- **Selected extract**

Box
Extract lines inside a box. This method works by default with boxes that have a light background and dark, continuous borders.
Parameters
Note: For additional parameters available for this method, see Global parameters for methods. The following table shows parameters most relevant to or specific to this method.
key | value | description |
---|---|---|
id (required) | box | Extracts all lines in a box. If you define an anchor that's outside the box borders, then use offset parameters to define a point that's inside the box borders so that Sensible recognizes the box. |
position | right , left , below , above . default: center of the anchor line's bounding box | Use this parameter to fine tune box recognition. Defines the starting point for the box recognition relative to the anchor. For example, right specifies starting at the midpoint of the anchor line's right boundary, and below specifies starting at the midpoint of the anchor line's bottom boundary. Sensible searches outward from this point until it finds dark pixels signifying the box border. For an example of how to use this parameter, see the following Examples section. |
offsetX | number in inches default: 0 | Searches for a box starting at a point offset from the point defined by the Position parameter. Positive values offset to the right, negative values offset to the left. For an example of how to use this parameter, see the following Examples section. |
offsetY | number in inches default: 0 | Searches for a box starting at a point offset from the point defined by the Position parameter. Positive values offset down the page, negative values offset up the page. For an example of how to use this parameter, see the following Examples section. |
offsetBoxes | object. default: none | Recognize a box offset from the point defined in the Position parameter by a number of contiguous boxes that share borders. For example, use this parameter for tables or grids where borders surround every cell. Contains the following parameters: - direction : The direction to search in (above, below, right, left , relative to the starting box.- number : The number of boxes to offset by.For an example of how to use this parameter, see the following Examples section. |
darknessThreshold | number between 0 and 1. default: 0.9 | The brightness threshold below which to consider a pixel a box boundary. White is 1.0. Configure this parameter for checkboxes with dark backgrounds relative to the surrounding background. If the document has a white background, the default value is 0.9. If the document has dark or mottled background, for example as the result of a scan, then Sensible automatically chooses a default value based on the amount of contrast in the document. For an example of how to use this parameter, see the following Examples section. |
includeAnchor | true , false . default: false | If true, includes anchors lines that are inside the box borders in the method output. Ignores anchor lines that are outside box borders. |
Examples
Simple box
The following example shows extracting a dollar amount from a box in a 1099 form, based on anchor text matching in the box.

- **Data for this exercise**
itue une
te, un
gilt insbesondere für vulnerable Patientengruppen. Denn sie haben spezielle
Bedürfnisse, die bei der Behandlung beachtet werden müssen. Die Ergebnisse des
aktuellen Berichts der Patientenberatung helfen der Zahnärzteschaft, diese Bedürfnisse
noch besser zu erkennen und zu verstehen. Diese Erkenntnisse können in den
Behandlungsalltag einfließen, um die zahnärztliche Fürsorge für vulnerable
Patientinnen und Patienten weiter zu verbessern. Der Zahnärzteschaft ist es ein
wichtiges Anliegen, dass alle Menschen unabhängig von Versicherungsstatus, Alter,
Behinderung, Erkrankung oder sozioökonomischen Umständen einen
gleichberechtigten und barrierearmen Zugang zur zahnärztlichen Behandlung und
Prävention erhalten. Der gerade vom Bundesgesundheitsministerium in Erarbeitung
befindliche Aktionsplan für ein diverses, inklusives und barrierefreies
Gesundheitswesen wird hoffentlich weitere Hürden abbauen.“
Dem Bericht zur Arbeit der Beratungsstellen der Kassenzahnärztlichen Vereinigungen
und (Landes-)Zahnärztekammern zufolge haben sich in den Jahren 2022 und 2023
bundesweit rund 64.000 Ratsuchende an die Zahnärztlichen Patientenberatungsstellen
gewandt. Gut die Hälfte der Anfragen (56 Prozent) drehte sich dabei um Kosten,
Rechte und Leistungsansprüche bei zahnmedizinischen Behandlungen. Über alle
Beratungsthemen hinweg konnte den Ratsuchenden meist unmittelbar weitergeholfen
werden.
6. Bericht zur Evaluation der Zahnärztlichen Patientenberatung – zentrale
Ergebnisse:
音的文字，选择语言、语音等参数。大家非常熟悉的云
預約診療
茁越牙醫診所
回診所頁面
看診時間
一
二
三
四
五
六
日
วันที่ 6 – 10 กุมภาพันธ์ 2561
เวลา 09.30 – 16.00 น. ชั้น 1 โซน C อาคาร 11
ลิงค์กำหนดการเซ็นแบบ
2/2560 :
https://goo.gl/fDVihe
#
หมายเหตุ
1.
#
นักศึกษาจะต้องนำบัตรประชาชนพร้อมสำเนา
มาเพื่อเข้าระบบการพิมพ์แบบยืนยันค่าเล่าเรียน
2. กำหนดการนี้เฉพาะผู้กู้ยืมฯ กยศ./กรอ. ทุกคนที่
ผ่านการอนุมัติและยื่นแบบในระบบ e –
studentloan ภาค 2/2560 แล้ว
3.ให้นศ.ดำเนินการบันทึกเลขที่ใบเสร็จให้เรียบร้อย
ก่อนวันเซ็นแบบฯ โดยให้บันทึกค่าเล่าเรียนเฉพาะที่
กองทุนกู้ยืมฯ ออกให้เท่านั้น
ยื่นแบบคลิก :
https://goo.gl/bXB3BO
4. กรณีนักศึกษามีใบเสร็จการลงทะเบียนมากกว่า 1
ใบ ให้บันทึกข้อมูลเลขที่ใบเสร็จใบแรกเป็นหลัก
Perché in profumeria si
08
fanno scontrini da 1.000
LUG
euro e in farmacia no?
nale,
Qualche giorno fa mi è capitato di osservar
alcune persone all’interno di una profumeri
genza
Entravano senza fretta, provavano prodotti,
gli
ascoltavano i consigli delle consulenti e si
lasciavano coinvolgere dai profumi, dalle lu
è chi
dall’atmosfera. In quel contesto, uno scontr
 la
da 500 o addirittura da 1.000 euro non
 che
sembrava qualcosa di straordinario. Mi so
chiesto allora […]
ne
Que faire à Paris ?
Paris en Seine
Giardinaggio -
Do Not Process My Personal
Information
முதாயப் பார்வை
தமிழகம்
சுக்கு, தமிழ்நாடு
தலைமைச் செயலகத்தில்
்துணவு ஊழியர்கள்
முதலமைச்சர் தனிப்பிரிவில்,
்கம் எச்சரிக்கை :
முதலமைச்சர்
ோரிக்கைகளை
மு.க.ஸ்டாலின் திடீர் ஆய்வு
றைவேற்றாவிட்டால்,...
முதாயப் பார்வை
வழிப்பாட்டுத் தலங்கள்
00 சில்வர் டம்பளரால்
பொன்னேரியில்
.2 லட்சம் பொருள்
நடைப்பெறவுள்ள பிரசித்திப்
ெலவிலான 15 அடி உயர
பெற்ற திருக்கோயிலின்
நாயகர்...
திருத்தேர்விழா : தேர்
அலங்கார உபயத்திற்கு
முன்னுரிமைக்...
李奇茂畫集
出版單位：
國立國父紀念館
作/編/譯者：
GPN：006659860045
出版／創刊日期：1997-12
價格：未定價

- **Work instructions**
A: Put the entries, starting with their first line and going on through the line that contains "aktuellen Berichts der", into a Markdown table with the columns Row and Line. Leave out blank lines.
B: Write the next part of the documentation on the Box method, starting after its final sentence.

- **Expected responses**
A:
| Row | Line |
|---|---|
| 1 | itue une |
| 2 | te, un |
| 3 | gilt insbesondere für vulnerable Patientengruppen. Denn sie haben spezielle |
| 4 | Bedürfnisse, die bei der Behandlung beachtet werden müssen. Die Ergebnisse des |
| 5 | aktuellen Berichts der Patientenberatung helfen der Zahnärzteschaft, diese Bedürfnisse |

B:
Config
{
"fields": [
{
/* find the first box in the document
containing the text 'rents'
and return all the other text in the box */
"id": "rents_income",
"type": "currency",
"method": {
"id": "box",
},
"anchor": "rents"
}
]
}
Example document
The following image shows the example document used with this example config:
Example document | Download link |
---|
Output
{
"rents_income": {
"source": "4,200",
"value": 4200,
"unit": "$",
"type": "currency"
}
}
Dark box
The following example shows extracting text from a box with a dark background and light text using the darknessThreshold
parameter.
Config
{
"fields": [
{
"id": "dark_box",
"method": {
"id": "box",
"darknessThreshold": 0.8
},
"anchor": "dark box with light text",
}
]
}
Example document
The following image shows the example document used with this example config:
Example document | Download link |
---|
Output
{
"dark_box": {
"type": "string",
"value": "Here’s some more text"
}
}
Offset boxes
The following example shows recognizing boxes relative to other boxes using the Box Offset parameter.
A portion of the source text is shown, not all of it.